Based on that language, the courts ordered lawmakers to define and fully fund basic education for Washington students, which led to a 1977 law that requires the state to pay for a minimum ratio of teachers to students and a minimum number of school days, among other things.

Medicaid isn't mandated by the state constitution, nor is it required by the federal government. But the state cannot change or reduce the program's core health-care benefits for the poor without jeopardizing matching federal money. Washington state spends almost $6 billion on Medicaid and gets an equal amount in federal dollars.

Some states have talked about opting out of Medicaid as a way to control their health-care costs, which have grown more rapidly than the rate of inflation.

State Sen. Joe Zarelli, the ranking Republican on the Senate Ways and Means Committee, said the Legislature should at least explore that idea. He said the state should consider not only "how much money do you lose, but how much money do you save because now you can implement a system that is affordable for those folks and affordable for the state."

Gregoire, however, won't go there. "You have a right to walk away. But if you do that, you will take all of that safety net to your developmentally disabled, to your senior citizens, your fragile adults, to your kids and cut it in half," she said. "I can't even remotely imagine that."

Vulnerable programs

The largest parts of the budget most vulnerable to cuts include the state's college and university system, K-12 programs not considered part of basic education, and health-care services for the poor that can be eliminated without opting out of Medicaid.

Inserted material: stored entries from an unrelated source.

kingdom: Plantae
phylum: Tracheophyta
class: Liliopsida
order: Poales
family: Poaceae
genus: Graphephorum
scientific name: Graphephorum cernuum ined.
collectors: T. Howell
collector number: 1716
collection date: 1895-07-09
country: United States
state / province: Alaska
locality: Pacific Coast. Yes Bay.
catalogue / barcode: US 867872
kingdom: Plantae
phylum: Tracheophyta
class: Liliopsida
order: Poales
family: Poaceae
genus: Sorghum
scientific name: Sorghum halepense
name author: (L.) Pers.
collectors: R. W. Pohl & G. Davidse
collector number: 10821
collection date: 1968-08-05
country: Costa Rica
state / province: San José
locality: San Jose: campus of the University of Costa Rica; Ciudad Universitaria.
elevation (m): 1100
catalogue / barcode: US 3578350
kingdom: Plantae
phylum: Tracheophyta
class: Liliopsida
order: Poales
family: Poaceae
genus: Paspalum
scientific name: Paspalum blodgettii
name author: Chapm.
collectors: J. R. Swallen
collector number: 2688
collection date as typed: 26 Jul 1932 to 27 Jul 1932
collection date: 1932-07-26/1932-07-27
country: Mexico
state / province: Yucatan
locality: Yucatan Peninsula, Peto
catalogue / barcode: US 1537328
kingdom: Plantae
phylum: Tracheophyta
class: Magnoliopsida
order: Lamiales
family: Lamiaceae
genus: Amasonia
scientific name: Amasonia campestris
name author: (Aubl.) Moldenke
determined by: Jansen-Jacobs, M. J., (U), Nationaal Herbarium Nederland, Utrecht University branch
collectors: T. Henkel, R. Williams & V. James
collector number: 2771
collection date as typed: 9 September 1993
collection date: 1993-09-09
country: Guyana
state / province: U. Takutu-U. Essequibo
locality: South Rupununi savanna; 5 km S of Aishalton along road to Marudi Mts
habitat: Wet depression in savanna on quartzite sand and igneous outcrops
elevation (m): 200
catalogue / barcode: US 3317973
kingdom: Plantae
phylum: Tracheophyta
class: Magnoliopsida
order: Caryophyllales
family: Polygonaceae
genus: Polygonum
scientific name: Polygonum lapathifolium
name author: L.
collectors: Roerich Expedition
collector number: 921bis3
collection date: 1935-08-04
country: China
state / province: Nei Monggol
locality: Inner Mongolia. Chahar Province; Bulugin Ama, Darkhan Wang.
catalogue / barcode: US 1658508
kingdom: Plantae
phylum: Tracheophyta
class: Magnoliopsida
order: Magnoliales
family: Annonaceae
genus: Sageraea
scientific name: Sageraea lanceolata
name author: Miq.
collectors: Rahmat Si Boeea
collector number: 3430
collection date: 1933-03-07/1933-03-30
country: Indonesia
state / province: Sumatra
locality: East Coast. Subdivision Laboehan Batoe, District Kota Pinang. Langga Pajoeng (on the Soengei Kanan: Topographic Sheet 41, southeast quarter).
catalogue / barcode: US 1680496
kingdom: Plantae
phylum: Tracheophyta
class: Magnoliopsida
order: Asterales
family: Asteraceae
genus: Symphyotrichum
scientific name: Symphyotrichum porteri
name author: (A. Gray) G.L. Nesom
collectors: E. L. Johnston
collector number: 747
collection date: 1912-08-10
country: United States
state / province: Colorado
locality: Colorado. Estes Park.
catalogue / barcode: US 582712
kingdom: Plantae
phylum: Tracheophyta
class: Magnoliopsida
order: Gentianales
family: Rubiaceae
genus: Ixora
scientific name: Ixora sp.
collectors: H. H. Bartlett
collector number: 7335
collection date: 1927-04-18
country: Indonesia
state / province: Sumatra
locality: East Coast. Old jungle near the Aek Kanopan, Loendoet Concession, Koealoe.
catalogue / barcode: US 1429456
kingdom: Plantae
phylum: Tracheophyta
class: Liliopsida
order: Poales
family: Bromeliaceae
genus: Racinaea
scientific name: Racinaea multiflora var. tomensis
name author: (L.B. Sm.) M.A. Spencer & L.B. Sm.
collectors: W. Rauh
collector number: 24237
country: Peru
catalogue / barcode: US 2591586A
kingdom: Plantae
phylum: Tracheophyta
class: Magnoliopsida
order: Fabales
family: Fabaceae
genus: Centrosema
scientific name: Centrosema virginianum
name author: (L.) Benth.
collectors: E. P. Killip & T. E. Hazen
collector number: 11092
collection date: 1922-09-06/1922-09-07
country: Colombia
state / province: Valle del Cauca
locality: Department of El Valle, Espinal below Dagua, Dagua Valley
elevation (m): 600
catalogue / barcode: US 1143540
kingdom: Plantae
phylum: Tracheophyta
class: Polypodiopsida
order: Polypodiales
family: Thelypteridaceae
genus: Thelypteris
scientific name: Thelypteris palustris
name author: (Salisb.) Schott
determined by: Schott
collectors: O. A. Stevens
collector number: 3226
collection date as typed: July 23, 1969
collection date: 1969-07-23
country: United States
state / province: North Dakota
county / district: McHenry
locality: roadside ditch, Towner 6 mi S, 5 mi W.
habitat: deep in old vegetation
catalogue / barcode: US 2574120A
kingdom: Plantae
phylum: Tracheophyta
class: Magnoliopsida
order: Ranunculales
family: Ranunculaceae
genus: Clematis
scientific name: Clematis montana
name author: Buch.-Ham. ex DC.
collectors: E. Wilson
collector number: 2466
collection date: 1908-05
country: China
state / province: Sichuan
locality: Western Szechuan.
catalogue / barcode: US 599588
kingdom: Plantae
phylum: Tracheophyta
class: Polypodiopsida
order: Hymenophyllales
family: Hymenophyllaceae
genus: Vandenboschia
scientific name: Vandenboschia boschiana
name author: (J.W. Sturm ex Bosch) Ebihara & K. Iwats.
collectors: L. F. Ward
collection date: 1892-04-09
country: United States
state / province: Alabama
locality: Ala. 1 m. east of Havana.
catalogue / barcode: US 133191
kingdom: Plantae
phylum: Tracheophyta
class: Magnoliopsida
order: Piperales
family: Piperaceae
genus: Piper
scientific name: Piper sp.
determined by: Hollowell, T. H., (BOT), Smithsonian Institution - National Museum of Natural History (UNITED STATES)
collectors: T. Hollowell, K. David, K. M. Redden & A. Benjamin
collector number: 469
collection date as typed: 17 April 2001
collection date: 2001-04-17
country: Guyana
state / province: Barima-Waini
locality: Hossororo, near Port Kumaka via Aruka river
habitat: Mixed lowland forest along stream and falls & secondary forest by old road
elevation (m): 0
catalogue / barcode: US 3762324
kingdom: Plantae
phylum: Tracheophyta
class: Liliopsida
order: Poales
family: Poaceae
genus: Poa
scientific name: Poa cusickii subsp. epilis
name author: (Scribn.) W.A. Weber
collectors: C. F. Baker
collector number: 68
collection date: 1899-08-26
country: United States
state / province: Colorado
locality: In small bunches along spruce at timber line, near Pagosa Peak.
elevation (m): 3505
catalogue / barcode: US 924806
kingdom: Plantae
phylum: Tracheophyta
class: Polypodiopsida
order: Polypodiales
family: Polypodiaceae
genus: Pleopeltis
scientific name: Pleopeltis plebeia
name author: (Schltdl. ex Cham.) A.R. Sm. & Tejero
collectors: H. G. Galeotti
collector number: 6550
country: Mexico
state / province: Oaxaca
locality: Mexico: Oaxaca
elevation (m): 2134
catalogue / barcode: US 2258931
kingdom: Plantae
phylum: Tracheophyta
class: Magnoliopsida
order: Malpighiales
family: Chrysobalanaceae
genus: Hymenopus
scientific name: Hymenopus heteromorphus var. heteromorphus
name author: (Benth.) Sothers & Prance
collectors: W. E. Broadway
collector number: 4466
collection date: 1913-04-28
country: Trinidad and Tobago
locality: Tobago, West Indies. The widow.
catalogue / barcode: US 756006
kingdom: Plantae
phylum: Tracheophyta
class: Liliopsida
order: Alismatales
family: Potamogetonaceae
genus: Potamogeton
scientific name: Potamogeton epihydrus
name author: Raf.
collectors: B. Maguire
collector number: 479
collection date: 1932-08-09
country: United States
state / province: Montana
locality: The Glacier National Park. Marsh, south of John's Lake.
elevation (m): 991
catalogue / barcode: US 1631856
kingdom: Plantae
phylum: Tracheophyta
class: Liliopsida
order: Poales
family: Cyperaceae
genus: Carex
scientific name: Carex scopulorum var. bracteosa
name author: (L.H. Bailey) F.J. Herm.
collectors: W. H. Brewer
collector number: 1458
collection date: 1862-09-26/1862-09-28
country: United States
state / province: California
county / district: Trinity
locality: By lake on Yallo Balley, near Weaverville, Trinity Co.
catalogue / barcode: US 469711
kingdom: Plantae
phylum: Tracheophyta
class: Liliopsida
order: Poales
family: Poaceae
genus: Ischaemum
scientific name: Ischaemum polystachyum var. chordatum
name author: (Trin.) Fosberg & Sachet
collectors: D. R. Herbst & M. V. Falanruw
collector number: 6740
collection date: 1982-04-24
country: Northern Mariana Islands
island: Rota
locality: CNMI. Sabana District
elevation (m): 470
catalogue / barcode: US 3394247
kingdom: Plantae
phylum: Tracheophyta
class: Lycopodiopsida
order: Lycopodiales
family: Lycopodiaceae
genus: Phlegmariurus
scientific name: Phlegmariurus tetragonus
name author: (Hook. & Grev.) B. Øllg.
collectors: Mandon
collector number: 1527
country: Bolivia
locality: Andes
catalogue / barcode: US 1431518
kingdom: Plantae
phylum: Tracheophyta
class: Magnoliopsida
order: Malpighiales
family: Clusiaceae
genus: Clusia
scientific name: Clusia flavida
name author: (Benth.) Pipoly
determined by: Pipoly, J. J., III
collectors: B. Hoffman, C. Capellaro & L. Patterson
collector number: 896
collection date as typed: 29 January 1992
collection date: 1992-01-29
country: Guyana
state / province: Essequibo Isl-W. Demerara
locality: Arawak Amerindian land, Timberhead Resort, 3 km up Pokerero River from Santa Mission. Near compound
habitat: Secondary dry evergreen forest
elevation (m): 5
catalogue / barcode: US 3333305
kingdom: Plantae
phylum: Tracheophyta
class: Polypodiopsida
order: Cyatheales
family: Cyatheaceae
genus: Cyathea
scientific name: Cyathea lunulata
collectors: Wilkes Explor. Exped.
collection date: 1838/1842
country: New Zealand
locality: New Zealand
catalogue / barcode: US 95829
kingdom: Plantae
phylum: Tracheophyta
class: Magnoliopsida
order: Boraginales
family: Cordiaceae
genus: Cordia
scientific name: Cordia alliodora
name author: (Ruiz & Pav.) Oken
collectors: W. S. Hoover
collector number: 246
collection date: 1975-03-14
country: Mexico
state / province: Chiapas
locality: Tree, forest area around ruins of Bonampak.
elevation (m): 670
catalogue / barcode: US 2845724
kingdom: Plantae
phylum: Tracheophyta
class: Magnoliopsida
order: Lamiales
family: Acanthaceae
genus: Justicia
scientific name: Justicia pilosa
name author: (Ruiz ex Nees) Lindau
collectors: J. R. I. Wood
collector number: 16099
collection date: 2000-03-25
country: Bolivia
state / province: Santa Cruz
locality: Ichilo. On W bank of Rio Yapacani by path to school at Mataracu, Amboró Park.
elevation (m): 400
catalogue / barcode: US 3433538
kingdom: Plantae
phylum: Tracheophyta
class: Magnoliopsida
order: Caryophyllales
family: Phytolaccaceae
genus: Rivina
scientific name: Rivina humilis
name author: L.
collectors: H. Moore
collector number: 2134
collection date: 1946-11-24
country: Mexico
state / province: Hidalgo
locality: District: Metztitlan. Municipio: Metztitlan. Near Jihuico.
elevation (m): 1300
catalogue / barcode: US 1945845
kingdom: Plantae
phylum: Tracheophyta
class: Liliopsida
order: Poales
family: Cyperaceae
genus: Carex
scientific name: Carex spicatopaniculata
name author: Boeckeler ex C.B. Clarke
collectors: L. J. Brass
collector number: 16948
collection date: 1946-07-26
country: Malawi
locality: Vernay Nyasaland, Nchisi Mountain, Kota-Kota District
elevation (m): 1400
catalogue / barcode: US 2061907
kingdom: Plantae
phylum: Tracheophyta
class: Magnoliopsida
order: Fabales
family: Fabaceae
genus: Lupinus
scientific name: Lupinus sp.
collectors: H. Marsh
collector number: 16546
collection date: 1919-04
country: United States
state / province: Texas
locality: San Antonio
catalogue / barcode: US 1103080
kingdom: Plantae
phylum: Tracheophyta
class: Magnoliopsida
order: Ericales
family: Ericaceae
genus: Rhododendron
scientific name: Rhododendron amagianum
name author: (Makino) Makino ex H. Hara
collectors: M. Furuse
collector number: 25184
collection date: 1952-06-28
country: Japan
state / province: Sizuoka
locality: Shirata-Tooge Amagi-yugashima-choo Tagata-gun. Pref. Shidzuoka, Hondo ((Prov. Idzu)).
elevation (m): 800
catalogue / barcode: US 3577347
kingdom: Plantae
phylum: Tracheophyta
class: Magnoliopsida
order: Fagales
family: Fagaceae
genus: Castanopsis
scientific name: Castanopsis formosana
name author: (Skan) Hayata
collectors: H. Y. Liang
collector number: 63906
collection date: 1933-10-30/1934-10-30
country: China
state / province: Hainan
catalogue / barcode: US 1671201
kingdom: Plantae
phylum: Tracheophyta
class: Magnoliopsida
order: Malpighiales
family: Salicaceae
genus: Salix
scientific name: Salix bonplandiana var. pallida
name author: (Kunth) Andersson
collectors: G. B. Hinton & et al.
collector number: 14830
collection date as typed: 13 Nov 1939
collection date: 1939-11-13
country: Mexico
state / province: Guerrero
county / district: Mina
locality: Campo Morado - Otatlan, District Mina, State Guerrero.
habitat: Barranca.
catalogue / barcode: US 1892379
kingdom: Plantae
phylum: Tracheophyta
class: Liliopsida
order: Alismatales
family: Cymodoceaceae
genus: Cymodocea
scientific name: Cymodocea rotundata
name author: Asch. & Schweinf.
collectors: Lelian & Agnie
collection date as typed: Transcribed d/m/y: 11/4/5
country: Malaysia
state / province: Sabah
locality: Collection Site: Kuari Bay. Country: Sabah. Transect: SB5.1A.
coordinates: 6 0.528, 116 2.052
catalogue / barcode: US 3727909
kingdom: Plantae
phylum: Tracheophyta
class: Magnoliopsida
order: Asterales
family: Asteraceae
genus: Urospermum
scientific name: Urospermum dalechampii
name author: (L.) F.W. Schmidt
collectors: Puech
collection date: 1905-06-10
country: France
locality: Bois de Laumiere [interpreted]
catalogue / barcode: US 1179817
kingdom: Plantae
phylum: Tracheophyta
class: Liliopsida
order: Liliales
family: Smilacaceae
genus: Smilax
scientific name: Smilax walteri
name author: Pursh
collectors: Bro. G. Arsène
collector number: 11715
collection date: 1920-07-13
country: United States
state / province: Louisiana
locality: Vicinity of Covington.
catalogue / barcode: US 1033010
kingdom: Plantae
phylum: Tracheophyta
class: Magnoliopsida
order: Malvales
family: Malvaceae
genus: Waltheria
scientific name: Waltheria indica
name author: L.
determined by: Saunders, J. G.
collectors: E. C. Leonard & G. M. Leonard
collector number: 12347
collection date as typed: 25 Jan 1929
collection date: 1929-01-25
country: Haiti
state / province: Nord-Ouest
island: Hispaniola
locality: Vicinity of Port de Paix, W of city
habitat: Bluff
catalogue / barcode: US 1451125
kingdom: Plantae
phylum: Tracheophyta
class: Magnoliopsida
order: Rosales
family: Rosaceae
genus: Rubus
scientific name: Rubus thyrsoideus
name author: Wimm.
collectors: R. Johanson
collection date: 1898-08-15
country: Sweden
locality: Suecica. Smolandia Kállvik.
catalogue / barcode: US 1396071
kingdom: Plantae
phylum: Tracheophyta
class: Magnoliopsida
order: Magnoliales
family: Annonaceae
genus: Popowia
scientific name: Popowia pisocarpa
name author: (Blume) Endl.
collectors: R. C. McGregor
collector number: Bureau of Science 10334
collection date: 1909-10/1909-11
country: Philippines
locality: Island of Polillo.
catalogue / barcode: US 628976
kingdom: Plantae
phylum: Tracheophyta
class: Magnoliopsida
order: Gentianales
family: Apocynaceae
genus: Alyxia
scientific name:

The governor has proposed deep cuts in those areas. She would reduce higher-education spending and implement double-digit increases in tuition, eliminate funding that reduces class sizes in kindergarten through fourth grade, dump certain health and social-service programs, and cut money for public-health services that respond to food-borne illnesses and epidemics. Every program slated for a cut has an advocate who will fight to protect it.

This session could prove far different from previous years when health-care, social-service and K-12 lobbyists worked together to save their programs and push state lawmakers to raise taxes.

Tax increases seem highly unlikely this year. A Tim Eyman initiative approved by voters in November requires a two-thirds vote in the Legislature or voter approval to increase taxes, a nearly unsurmountable obstacle.

In addition, Congress has made it clear it won't bail out state budgets this year. The federal government helped soften the blow of cuts in the last budget with more than $3 billion in aid to Washington state alone.

David Rolf, president of Service Employees International Union Healthcare 775NW, said his union hasn't given up on trying to send a tax increase to voters.

The Legislature doesn't need the governor's signature to put a tax measure on the ballot, but Gregoire has indicated she would not support such an effort.

"I heard the voters in November," she said. "They said: no new taxes."

A bipartisan budget?

It's not clear how Democrats and Republicans will work together this session.

Budget cuts were approved with bipartisan majorities during a one-day special legislative session before Christmas. Gregoire said she hoped that cooperation would continue when lawmakers tackle the next two-year budget.

Chris Vance, a former chairman of the state Republican Party, thinks that's unlikely. "The normal political thing to do would be tell the Democrats 'you are in the majority; go do it,' " he said. "I expect this session to be very much like previous sessions where Republicans just vote no."

Senate Minority Leader Mike Hewitt, R-Walla Walla, said GOP cooperation depends on what cuts Democrats are willing to make. "If they are going to rob Peter to pay Paul and play shell games with money, then I don't think you'll see a lot of collaboration," he said. "If they want to play games, we're going to fight."

Senate Ways and Means Chairman Ed Murray, D-Seattle, said it's an open question whether his caucus could pull together enough votes to pass a budget without Republican support. "The honest answer?" he said, "I don't know."